Oracle has cut over 300 jobs across its U.S. operations, with 143 positions eliminated in Redwood City, California, and 161 in Seattle, Washington, according to Worker Adjustment and Retraining Notification (WARN) filings. The layoffs represent part of Oracle’s strategic shift toward AI infrastructure investments, though the company has been more restrained in workforce reductions compared to other tech giants that have eliminated tens of thousands of positions.
What you should know: The actual scope of Oracle’s layoffs may be significantly larger than officially reported figures suggest.
• An Oracle worker familiar with the situation told The Register that the numbers “sound low,” estimating “low thousands worldwide” could be affected.
• Remote workers might not be accounted for in WARN filings, a tactic Microsoft has also been accused of using to obscure layoff scale.
• The source indicated “this is just the start,” with potential office closures and cuts affecting around 10% of Oracle’s Indian workforce.
The big picture: Oracle’s workforce reductions remain modest compared to massive layoffs at other tech companies, reflecting a more conservative approach to economic uncertainties.

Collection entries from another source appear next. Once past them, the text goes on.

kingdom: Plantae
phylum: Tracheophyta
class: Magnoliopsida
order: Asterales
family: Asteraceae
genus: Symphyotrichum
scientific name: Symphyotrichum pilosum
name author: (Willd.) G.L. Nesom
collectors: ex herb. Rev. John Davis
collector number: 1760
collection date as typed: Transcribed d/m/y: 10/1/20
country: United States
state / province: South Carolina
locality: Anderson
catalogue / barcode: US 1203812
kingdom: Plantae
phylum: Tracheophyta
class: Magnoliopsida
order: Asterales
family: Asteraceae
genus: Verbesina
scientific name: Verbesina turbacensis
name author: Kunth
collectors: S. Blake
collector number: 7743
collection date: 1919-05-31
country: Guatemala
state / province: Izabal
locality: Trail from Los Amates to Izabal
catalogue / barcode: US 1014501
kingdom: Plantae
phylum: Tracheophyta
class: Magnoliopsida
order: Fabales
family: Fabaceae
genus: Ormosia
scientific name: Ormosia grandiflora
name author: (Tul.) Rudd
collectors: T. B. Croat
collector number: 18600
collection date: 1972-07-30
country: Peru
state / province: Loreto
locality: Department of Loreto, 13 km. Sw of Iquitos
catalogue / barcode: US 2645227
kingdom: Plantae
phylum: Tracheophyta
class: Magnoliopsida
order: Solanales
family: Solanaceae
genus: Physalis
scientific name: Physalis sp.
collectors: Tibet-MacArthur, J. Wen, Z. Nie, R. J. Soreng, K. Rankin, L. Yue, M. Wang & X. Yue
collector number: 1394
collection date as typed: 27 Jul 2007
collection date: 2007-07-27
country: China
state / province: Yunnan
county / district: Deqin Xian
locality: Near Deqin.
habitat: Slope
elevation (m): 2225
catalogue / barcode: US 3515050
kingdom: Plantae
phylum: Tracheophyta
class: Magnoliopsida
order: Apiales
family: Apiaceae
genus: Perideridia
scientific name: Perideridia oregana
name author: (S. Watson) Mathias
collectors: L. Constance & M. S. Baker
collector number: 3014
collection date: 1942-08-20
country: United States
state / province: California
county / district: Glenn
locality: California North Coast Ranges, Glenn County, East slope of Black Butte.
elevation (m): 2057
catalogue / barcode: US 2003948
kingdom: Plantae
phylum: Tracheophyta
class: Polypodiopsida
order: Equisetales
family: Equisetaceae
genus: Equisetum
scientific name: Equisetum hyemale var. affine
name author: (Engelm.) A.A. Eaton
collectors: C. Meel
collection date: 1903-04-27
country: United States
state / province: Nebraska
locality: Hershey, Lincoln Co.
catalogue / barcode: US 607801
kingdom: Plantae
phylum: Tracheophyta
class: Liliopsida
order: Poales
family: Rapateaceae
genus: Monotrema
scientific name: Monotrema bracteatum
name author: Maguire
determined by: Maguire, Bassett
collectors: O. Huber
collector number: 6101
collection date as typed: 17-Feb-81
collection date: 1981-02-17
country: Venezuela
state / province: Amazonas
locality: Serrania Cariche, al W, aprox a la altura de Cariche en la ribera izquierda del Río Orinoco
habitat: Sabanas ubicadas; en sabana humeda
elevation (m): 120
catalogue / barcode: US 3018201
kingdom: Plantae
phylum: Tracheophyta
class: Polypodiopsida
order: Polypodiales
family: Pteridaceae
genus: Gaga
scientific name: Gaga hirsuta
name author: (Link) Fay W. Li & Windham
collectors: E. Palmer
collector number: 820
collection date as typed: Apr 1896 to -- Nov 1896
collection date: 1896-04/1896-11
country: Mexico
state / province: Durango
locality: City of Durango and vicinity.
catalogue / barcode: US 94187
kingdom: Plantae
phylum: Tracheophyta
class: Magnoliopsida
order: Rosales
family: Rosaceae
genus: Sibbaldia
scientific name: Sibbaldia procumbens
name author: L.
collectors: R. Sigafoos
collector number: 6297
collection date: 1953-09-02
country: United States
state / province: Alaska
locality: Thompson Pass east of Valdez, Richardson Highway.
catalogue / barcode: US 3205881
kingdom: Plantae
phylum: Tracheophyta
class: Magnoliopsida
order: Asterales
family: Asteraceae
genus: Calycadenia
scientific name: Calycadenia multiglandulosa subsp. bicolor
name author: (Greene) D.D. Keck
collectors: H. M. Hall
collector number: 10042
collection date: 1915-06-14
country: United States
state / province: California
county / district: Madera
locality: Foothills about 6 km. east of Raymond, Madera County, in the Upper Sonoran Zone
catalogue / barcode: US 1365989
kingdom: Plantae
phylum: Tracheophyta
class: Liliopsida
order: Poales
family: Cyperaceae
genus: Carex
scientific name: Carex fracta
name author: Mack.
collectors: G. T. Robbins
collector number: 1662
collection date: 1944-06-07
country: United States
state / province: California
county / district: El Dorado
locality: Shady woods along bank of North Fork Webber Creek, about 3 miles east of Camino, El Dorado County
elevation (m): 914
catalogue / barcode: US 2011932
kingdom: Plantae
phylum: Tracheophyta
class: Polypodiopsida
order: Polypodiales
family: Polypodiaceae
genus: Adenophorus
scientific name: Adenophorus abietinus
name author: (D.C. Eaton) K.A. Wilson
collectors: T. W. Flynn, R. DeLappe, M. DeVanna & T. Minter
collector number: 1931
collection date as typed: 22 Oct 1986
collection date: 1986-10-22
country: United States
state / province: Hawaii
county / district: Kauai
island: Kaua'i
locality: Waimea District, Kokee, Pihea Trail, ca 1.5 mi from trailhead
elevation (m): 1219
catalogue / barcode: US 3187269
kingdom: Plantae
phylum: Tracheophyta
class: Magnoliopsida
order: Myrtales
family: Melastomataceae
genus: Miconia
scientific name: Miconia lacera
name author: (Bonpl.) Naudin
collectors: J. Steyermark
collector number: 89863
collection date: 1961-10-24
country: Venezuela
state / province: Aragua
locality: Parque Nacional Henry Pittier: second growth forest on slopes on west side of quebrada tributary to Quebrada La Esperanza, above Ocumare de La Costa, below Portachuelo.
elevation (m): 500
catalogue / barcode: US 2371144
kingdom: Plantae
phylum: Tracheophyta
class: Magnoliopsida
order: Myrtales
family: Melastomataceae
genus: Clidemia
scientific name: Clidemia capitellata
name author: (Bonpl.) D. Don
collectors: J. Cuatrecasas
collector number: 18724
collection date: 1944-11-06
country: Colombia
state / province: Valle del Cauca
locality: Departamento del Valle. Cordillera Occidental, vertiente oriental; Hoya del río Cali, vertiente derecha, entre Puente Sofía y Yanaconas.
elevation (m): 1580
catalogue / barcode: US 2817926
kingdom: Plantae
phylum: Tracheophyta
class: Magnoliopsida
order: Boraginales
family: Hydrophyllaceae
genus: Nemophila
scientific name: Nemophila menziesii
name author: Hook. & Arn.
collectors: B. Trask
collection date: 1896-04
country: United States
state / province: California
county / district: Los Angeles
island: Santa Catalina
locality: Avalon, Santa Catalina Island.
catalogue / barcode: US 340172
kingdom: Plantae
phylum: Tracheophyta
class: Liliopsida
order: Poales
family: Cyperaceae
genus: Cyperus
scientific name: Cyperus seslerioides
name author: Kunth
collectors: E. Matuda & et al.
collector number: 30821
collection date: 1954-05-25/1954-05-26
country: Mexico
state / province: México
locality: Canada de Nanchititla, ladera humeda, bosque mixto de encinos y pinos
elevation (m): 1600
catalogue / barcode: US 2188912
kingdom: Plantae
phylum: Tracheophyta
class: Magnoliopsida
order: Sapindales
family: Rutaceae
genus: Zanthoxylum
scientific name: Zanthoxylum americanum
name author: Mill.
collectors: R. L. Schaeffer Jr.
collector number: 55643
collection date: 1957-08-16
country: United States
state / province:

• Around 200 Oracle workers left in 2022, with additional departures in separate rounds since then.
• This contrasts sharply with tens of thousands of job cuts at Amazon, Google, and Microsoft, making Oracle employees “pretty safe” by comparison.
Why this matters: Companies are redirecting capital from staffing budgets to AI data center expansions rather than AI directly replacing human workers.
• Oracle confirmed an 8% revenue increase for fiscal 2025 in June, with CEO Safra Catz noting that “Cloud Infrastructure growth rate is expected to increase from 50% in FY25 to over 70% in FY26.”
• The layoffs highlight how AI’s impact on employment is more complex than simple job displacement, involving strategic resource reallocation toward infrastructure investments.
Looking ahead: Oracle’s financial performance suggests the company is positioning itself for accelerated cloud infrastructure growth while managing workforce costs to fund AI-related capital expenditures.